Clustering

This module performs latent clustering with k-means in the latent space and returns the clustering accuracy.

Basic code example:

from multivae.metrics import Clustering, ClusteringConfig

eval_config = ClusteringConfig(batch_size=128,
                            wandb_path='your_wandb_path',
                            n_clusters=10,
                            number_of_runs=10)

eval_module = Clustering(
    model = your_model,
    test_dataset=test_set,
    train_dataset=train_data,
    output='./metrics',# where to save metrics
    eval_config=eval_config
)

# Compute clustering accuracy
eval_module.eval()

eval_module.finish() # finishes wandb run
class multivae.metrics.ClusteringConfig(batch_size=512, wandb_path=None, clustering_method='kmeans', n_clusters=10, number_of_runs=20, num_samples_for_fit=None, use_mean=True)[source]

Config class for the clustering module.

Parameters:
  • batch_size (int) – The batch size to use in the evaluation. Default to 512

  • wandb_path (str) – The user can provide the path of the wandb run with a format β€˜entity/projet_name/run_id’ where the metrics should be logged. See Where to find the WandB path for a trained model ? for more information. If None is provided, the metrics are not logged on wandb. Default to None.

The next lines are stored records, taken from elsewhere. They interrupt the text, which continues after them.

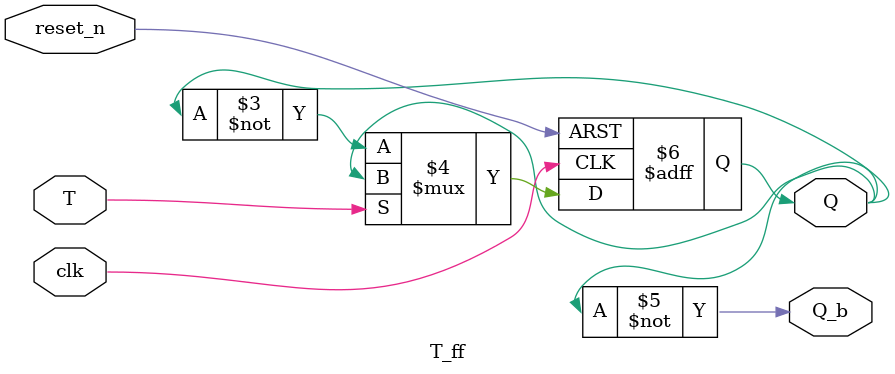
<source format=sv>
module T_ff(
  input logic 	clk,
                reset_n,	//asynchronous reset
                T,
  output logic 	Q,
  				Q_b
);
  
  always_ff @(posedge clk, negedge reset_n)
    if(!reset_n)
      Q <= 0;
    else
      Q <= T? Q : ~Q;
      
  assign Q_b = ~Q;
  
endmodule: T_ff
</source>
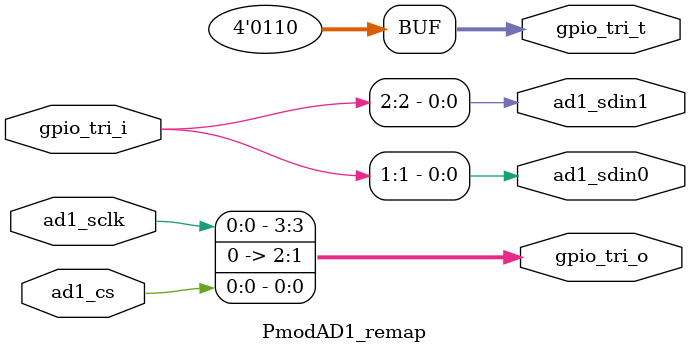
<source format=v>
`timescale 1 ns / 1 ps

module PmodAD1_remap (
	output ad1_sdin0,
	output ad1_sdin1,
	input ad1_cs,
	input ad1_sclk,
	
	(* X_INTERFACE_INFO = "xilinx.com:interface:gpio:1.0 GPIO_TOP TRI_T" *)
	output [3:0] gpio_tri_t, // Tristate output enable signal (optional)
	(* X_INTERFACE_INFO = "xilinx.com:interface:gpio:1.0 GPIO_TOP TRI_O" *)
	output [3:0] gpio_tri_o, // Tristate output signal (optional)
	(* X_INTERFACE_INFO = "xilinx.com:interface:gpio:1.0 GPIO_TOP TRI_I" *)
	input [3:0] gpio_tri_i // Tristate input signal (optional)
);
	assign ad1_sdin0 = gpio_tri_i[1];
	assign ad1_sdin1 = gpio_tri_i[2];

	assign gpio_tri_o[0] = ad1_cs;
	assign gpio_tri_o[1] = 1'b0;
	assign gpio_tri_o[2] = 1'b0;
	assign gpio_tri_o[3] = ad1_sclk;
	
	assign gpio_tri_t[0] = 1'b0;
	assign gpio_tri_t[1] = 1'b1;
	assign gpio_tri_t[2] = 1'b1;
	assign gpio_tri_t[3] = 1'b0;
endmodule
</source>
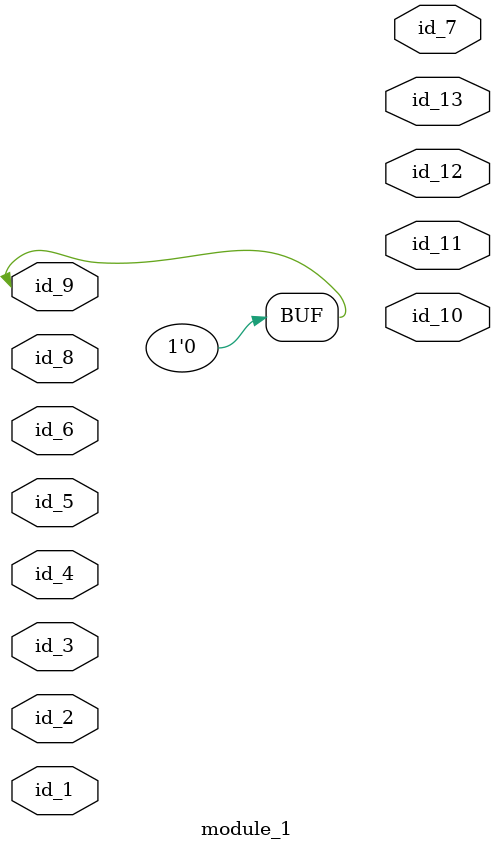
<source format=v>
module module_0;
  wire id_1 = id_1;
endmodule
module module_1 (
    id_1,
    id_2,
    id_3,
    id_4,
    id_5,
    id_6,
    id_7,
    id_8,
    id_9,
    id_10,
    id_11,
    id_12,
    id_13
);
  output wire id_13;
  output wire id_12;
  output wire id_11;
  output wire id_10;
  inout wire id_9;
  input wire id_8;
  output wire id_7;
  input wire id_6;
  inout wire id_5;
  input wire id_4;
  input wire id_3;
  input wire id_2;
  inout wire id_1;
  assign id_9 = 1 ^ 1;
  module_0 modCall_1 ();
endmodule

</source>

  • clustering_method (Literal['kmeans']) – The method to use to cluster. Default to β€˜kmeans’

  • n_clusters (int) – the number of clusters. Default to 10.

  • number_of_runs (int) – When computing accuracies, how many runs of clustering to perform to

  • 20. (to compute the average accuracies. Default to)

  • num-samples_for_fit (int) – Number of training samples to use to fit the clusters. If None, uses all the samples. Default to None.

  • use_mean (bool) – Whether to use a sample or the mean of the encoding distribution as the representative embedding. Default to True.

class multivae.metrics.Clustering(model, test_dataset, train_dataset, output=None, eval_config=ClusteringConfig(name='ClusteringConfig', batch_size=512, wandb_path=None, clustering_method='kmeans', n_clusters=10, number_of_runs=20, num_samples_for_fit=None, use_mean=True))[source]

Module to perform clustering in the latent space. As of now, it is only supported for the joint representation of the data. The eval() function fits a k-means model on the training embeddings, then uses this model to classify the test_samples and returns a k-means accuracy for this prediction.

Parameters:
  • model (BaseMultiVAE) – The model to evaluate.

  • test_dataset (MultimodalBaseDataset) – The dataset to use for computing the metrics.

  • train_dataset (MultimodalBaseDataset) – The training dataset to fit the k-means.

  • output (str) – The folder path to save metrics. The metrics will be saved in a metrics.txt file.

  • eval_config (EvaluatorConfig) – The configuration class to specify parameters for the evaluation.